In one frame the spatial distance is L, and the consumed time is $\frac{1}{2}t$, and then the magnitude of journey is

$$-L^2 + (\frac{1}{2}ct)^2\quad\quad\quad\quad(1)$$

In the other frame the spatial distance is $\sqrt{L^2 + (\frac{1}{2}vt)^2}$, and the consumed time $\frac{1}{2}t'$, and then the magnitude of journey is

$$-L^2 + (\frac{1}{2}vt)^2 + (\frac{1}{2}ct')^2\quad\quad\quad\quad(2)$$

Since these now refer to space-time invariance, which is ok, we get

$$t' = t.(1-v^2/c^2)^\frac{1}{2}\quad\quad\quad\quad(3)$$

Let us keep our heads cool. This is now going forward.

I have difficulty seeing which one of the t and t' is time in the spaceship's frame, and which one in the other frame.

By equation (1) it looks like that t is in the spaceship's frame. But isn't the final result (3) then wrong way?

To me it seems there is two mistakes in the equation (2). You should have

$$-L^2 - (\frac{1}{2}vt')^2 + (\frac{1}{2}ct')^2,$$

and then the result would be

$$t = t'\sqrt{1-v^2/c^2}.$$

btw. was it your intention to now use the space time interval (ct)^2-x^2 ? I assumed so since you had put minus signs in front of both L^2.

 

[neopolitan]

Let us keep our heads cool.

Indeed. We should also not conflate two separated issues within the single thread. The equations in your post are from my paper, which you looked at and commented on, not from the my original material about the twin paradox. So you are rightly confused about what relates to any spaceship's frame.
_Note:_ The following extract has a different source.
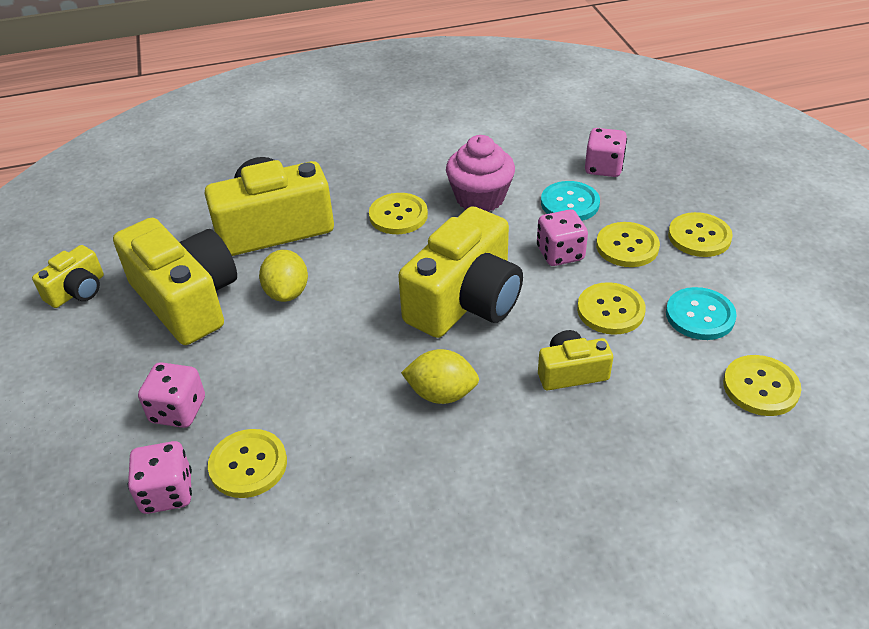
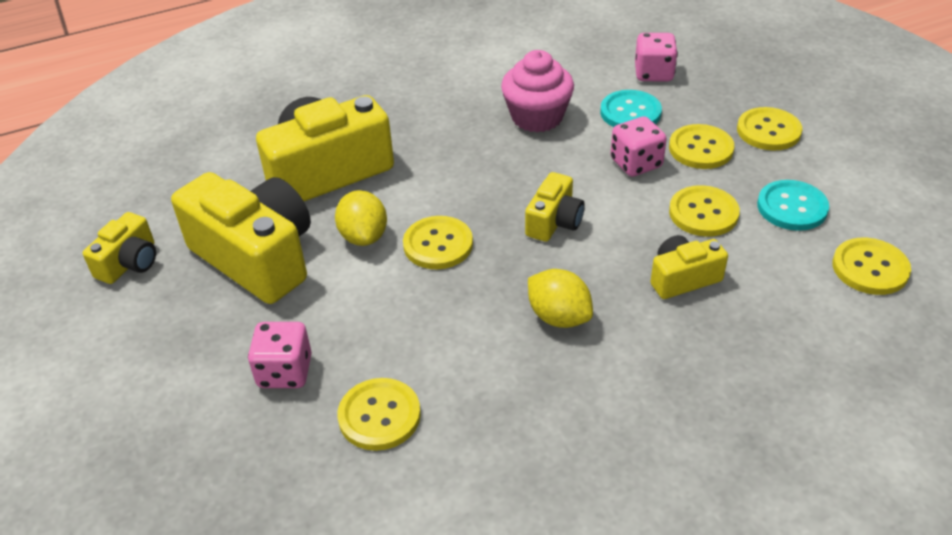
camera: 10 degrees left, 0 degrees up
pink dice [128,441,192,514] -> none
yellow button [369,193,428,234] -> yellow button moved to [403,216,473,269]
yellow camera [398,206,523,338] -> yellow camera [525,172,585,242], size x0.50
yellow lemon [401,349,479,404] -> yellow lemon turned 45 degrees clockwise [528,269,593,328]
btw. was it your intention to now use the space time interval (ct)^2-x^2 ? I assumed so since you had put minus signs in front of both L^2.

Yes, it was. I will need to review this.

To me it seems there is two mistakes in the equation (2). You should have

$$-L^2 - (\frac{1}{2}vt')^2 + (\frac{1}{2}ct')^2,$$

and then the result would be

$$t = t'\sqrt{1-v^2/c^2}.$$

Damn the Christmas preparations.

You will have to go back to original paper and recheck the scenario, as I did. In that scenario there is absolutely no reason to assume your invariance equation. Simple geometry gives the pythagorean equation. Is it not unreasonable to expect that a first principles derivation must rely on post derivation consequences to work?
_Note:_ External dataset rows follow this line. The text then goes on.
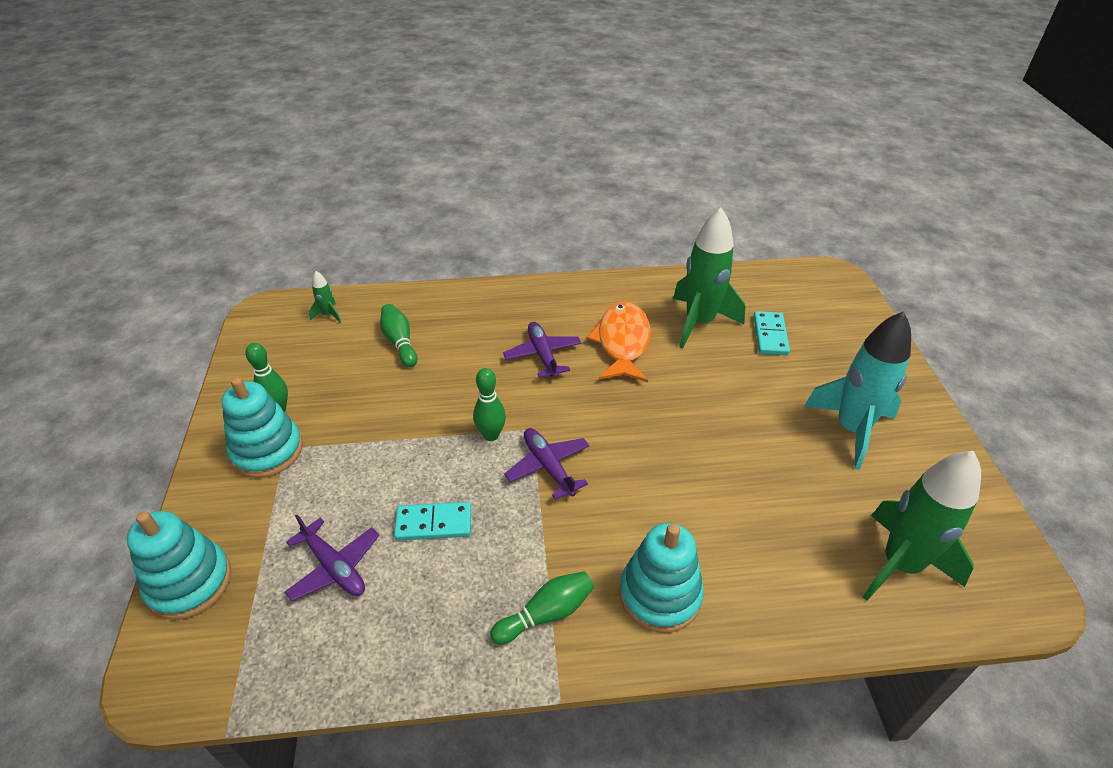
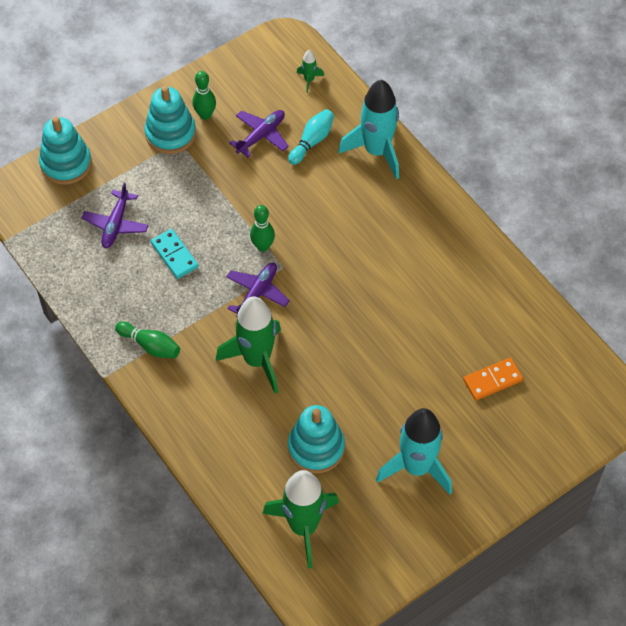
camera: 60 degrees right, 15 degrees up
green bowling pin [380,304,417,367] -> turquoise bowling pin [288,109,334,165]
purple plane [503,322,581,378] -> purple plane moved to [229,110,289,158]
orange fish [587,302,651,382] -> none
turquoise stacking toy [619,523,704,633] -> turquoise stacking toy moved to [288,405,345,473]
green rocket [673,208,745,349] -> green rocket moved to [216,296,281,394]
turquoise domino [754,311,790,355] -> orange domino [463,358,523,400]
none -> turquoise rocket [338,80,399,179]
This may mean that the light clock cannot be used to provide a satisfactory derivation of the relativistic equations. For me this is of no consequence since my primary, preferred derivation is actually the one in http://geocities.com/neopolitonian/sr.doc. The light clock derivation is just me being "clever".

For my part, I will need to review the time-space interval invariance equation and also my primary derivation.
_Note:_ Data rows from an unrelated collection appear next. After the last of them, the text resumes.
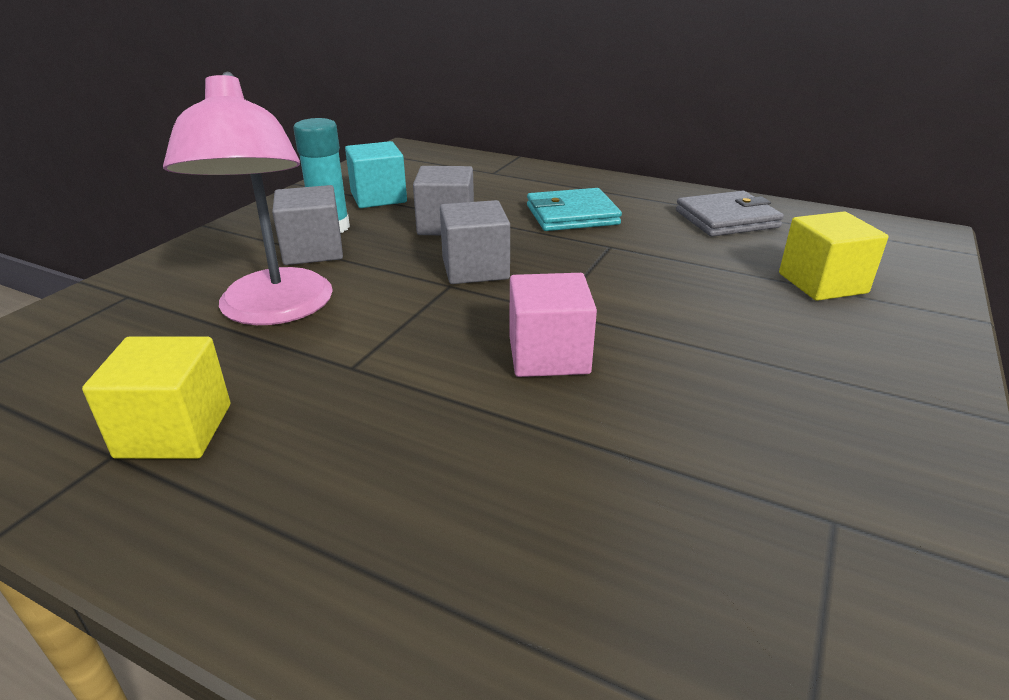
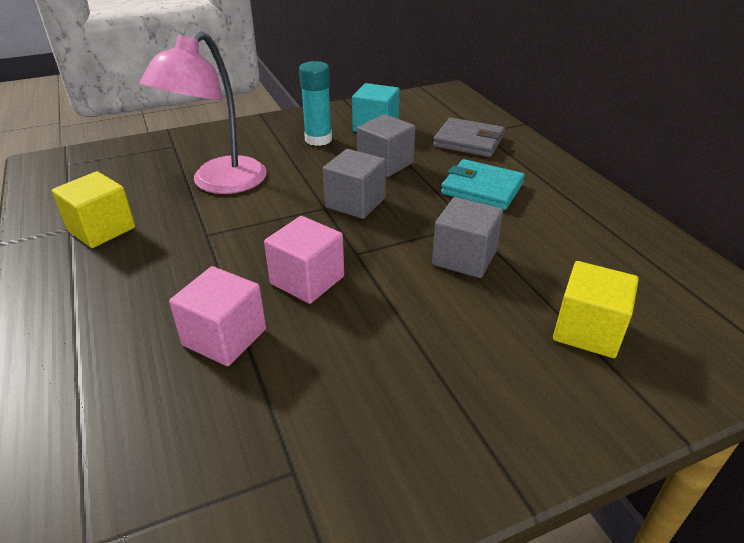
camera: 40 degrees right, 5 degrees up
grey cube [272,185,343,265] -> grey cube moved to [432,197,503,278]
grey wallet [676,191,784,236] -> grey wallet moved to [433,118,505,157]
none -> pink cube [169,266,266,366]

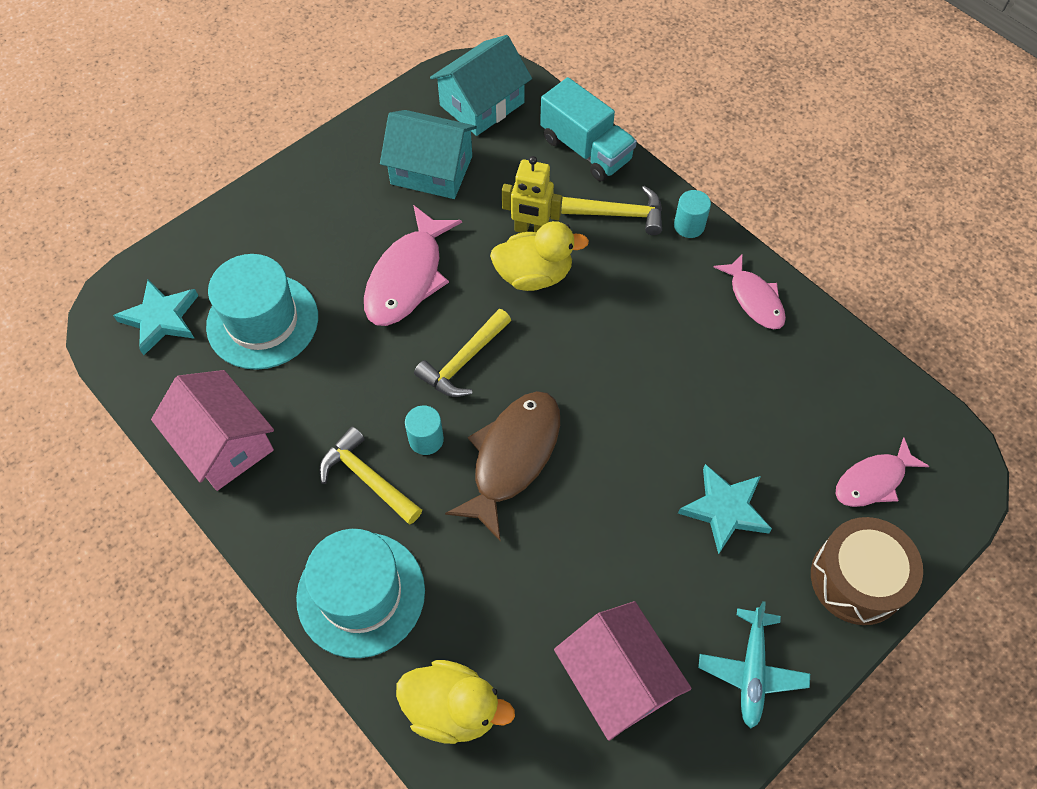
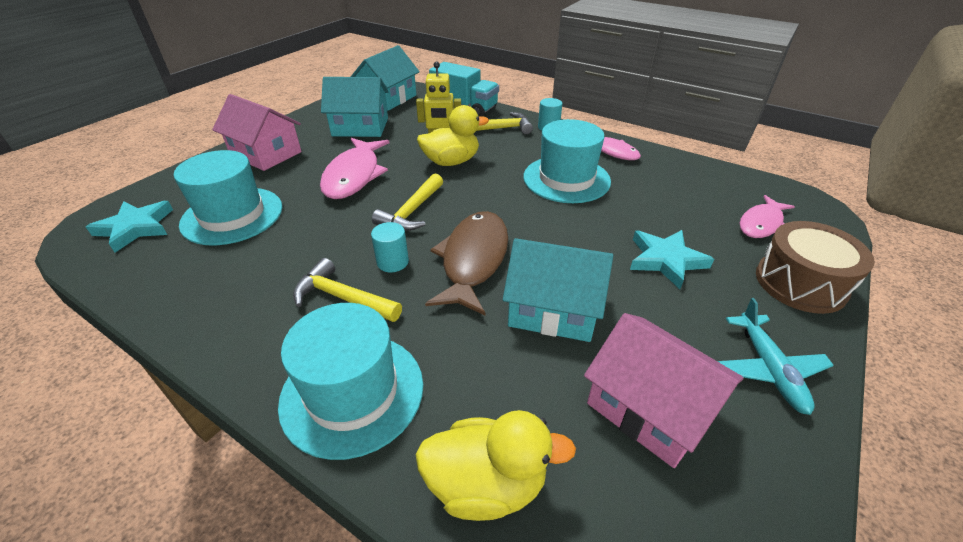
camera: 15 degrees left, 20 degrees down
pink house [151,370,274,491] -> pink house moved to [212,94,302,171]
none -> turquoise house [503,238,613,342]
none -> turquoise hat [523,119,611,203]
For new readers, jostpuur and I are discussing equations on page 5 and 6 of http://geocities.com/neopolitonian/lightclock.doc - this is really a side issue and not particularly closely related to the twin paradox thread.

cheers,

neopolitan

 

[jostpuur]

I first thought that the problem with the geometry of space time would also be the source of confusion with the twin paradox issue, but now I'm not so sure if that's really the case.

Although I'm quite sure that it is the source of confusion in many places elsewhere, because the Pythagorean distance in space time simply doesn't work like that.

 

[Jorrie]

For new readers, jostpuur and I are discussing equations on page 5 and 6 of http://geocities.com/neopolitonian/lightclock.doc - this is really a side issue and not particularly closely related to the twin paradox thread.

The moderators must be in a festive mood, because I find it very strange that they allow these references to and discussions about an unpublished (slightly off-mainstream, it seems) 'paper' to carry on!